While the study of embryonic stem cells continues to yield important knowledge, research teams around the world are also working to change, or reprogram, fully-differentiated cells like skin cells, back to a more pluripotent state. Called induced pluripotent stem cells (iPS), these reprogrammed cells could be used to regenerate tissue without some of the problems associated with embryonic stem cells, including ethical questions and the potential for embryonic stem cells to be rejected by a patient's immune system or to grow out of control and cause tumors.
In the current study, the team at WPI and CellThera turned on the existing, yet dormant, stem cell genes OCT4, SOX2 and NANOG already in the skin cells by lowering the amount of atmospheric oxygen the cells were exposed to, and by adding a protein called fibroblast growth factor 2 (FGF2) to the culture medium. (FGF2 is a naturally occurring protein that is known to be vital for maintaining the pluripotency of embryonic stem cells.)
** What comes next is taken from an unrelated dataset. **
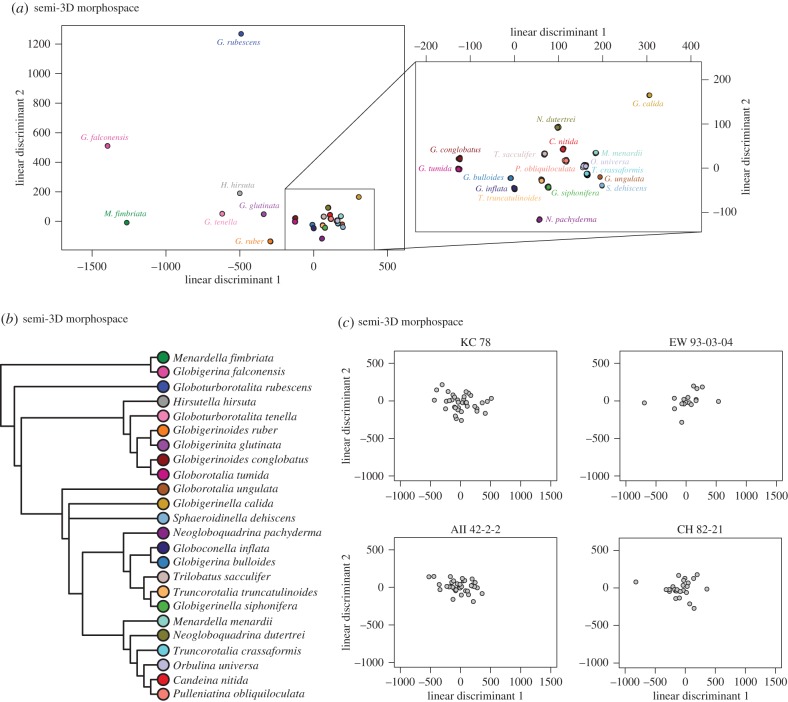
(a) Plot of the linear discriminant (LD) space (LD1 versus LD2) for the 24 planktonic foraminifer species present in the semi-3D dataset. Zoomed-in box shows the enclosed species on different axes to show relative cluster positions more clearly. (b) Corresponding majority-rule consensus cluster dendrogram for the LD space shown in (a). (c) LD spaces for coretop individuals, with species identity predicted using the LD model estimated using the species-identified individuals in (a) as the training set. Each coretop is plotted with identical axes to show relative occupation.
Furthermore, once the stem cell genes were activated and began expressing proteins, the team found those proteins migrated back into the nucleus of the skin cells, precisely as would occur in induced pluripotent stem cells. "This was an exciting observation," said Raymond Page, PhD, research assistant professor of biology and biotechnology at WPI and lead author on the paper. "Having these proteins localize to the nucleus is the first step of reprogramming these cells."
Even more surprising, the team found that the stem cell genes OCT4, SOX2 and NANOG were not completely dormant in untreated skins cells, as was presumed. Those genes were, in fact, sending out messages, but those messages were not being translated into the proteins that do the work of making cells pluripotent. "This was quite unexpected," said Tanja Dominko, DVM, PhD, associate professor of biology and biotechnology at WPI and president of CellThera. "Not only does this data force us to rethink what the true markers of pluripotency may be, it suggests there is a natural mechanism at work in these cells regulating the stem cell gene expression. That opens a whole new line of inquiry."
The work in the current study was supported by WPI startup funds and a grant to Dr. Dominko from the National Institutes of Health, and by funding to CellThera from the U.S. Defense Advanced Research Projects Agency (DARPA) and the Army Research Office (ARO).